Não (me) proponho silenciar ninguém. Proponho tomar a sério a voz pública. Ser povo é ter voz e voto; não é pretender, por isso, ser médico, engenheiro, constitucionalista e macroeconomista ao mesmo tempo. As democracias maduras combinam a soberania popular com instituições de competência - e com deliberação que transforma opiniões em decisões responsáveis. O que mata a democracia não é crítica informada às elites; é o igualitarismo cognitivo de fachada que declara todas as opiniões equivalentes antes do trabalho de examinar razões e provas
O qualquerismo é uma tentação das épocas cansadas: faz crer que basta falar para saber. Mas o nosso futuro não pode assentar no ruído. Ele depende da responsabilidade da palavra: comunicar para construir, não apenas para denunciar.
A África, apesar de todas as feridas, é promessa de um mundo melhor. Se sucumbirmos à alienação comunicacional, seremos apenas ecos de narrativas alheias. Mas se assumirmos a ética da palavra, poderemos fundar pátrias humanas — pátrias de verdade, justiça e esperança.

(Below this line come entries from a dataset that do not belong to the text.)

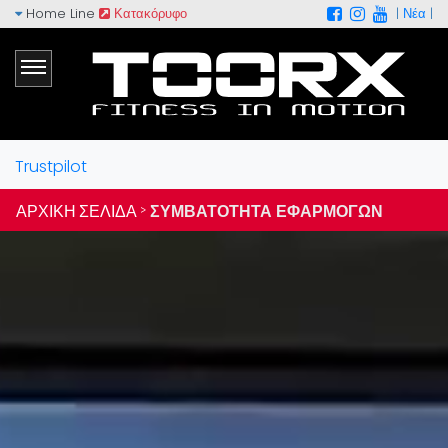
Home Line
Κατακόρυφο
|
Νέα
|
Trustpilot
ΑΡΧΙΚΉ ΣΕΛΊΔΑ >
ΣΥΜΒΑΤΌΤΗΤΑ ΕΦΑΡΜΟΓΏΝ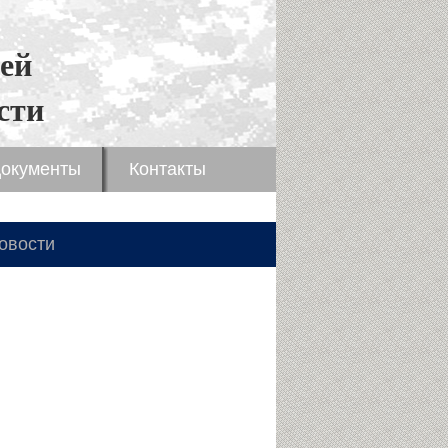
ей
сти
окументы
Контакты
овости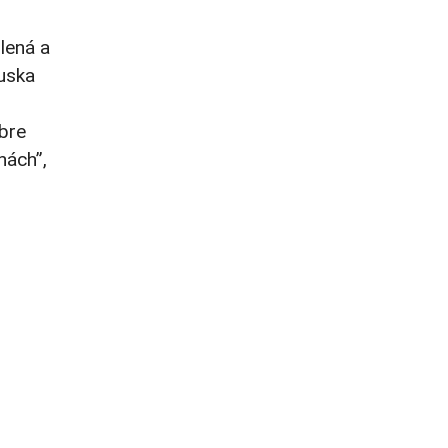
lená a
Ruska
obre
nách”,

O problema do qualquerismo não é dar voz ao povo; é confundir barulho com sabedoria. O povo pensa, discerne e age — mas precisa de um espaço público em que o verdadeiro possa emergir do falso. Isso exige humildade epistémica: a coragem de dizer “não sei”, a abertura ao contraditório e o respeito pela perícia.
A democracia moçambicana precisa menos de críticas fáceis e mais de propostas construtivas, menos de desespero e mais de esperança partilhada. Se tudo for denúncia, cria-se uma sociedade incapaz de acreditar em si mesma. Se cultivarmos a responsabilidade na palavra, a crítica volta a ser motor de transformação e não apenas sintoma de angústia.
Não nos basta sobreviver ao barulho do qualquerismo: precisamos transformá-lo em voz própria, colectiva e libertadora. A verdadeira independência, hoje, passa pela libertação da palavra. Só assim a África cumprirá a sua vocação de promessa universal.
O qualquerismo é uma tentação sedutora: toda voz conta, todo palpite vale. Mas a sua consequência é devastadora: a equivalência entre verdade e rumor. Em Moçambique, em África e no mundo, precisamos da coragem de dizer que nem toda opinião é saber, que comunicar não é só falar, mas responder por aquilo que se diz.
Caso contrário, corremos o risco de transformar o espaço público num coro de ecos que, em vez de fortalecer a democracia, a dissolve na alienação e no pessimismo. O antídoto não é o silêncio, mas uma palavra responsável, ética e construtiva — capaz de reerguer a confiança no país, no continente e na nossa vida comum.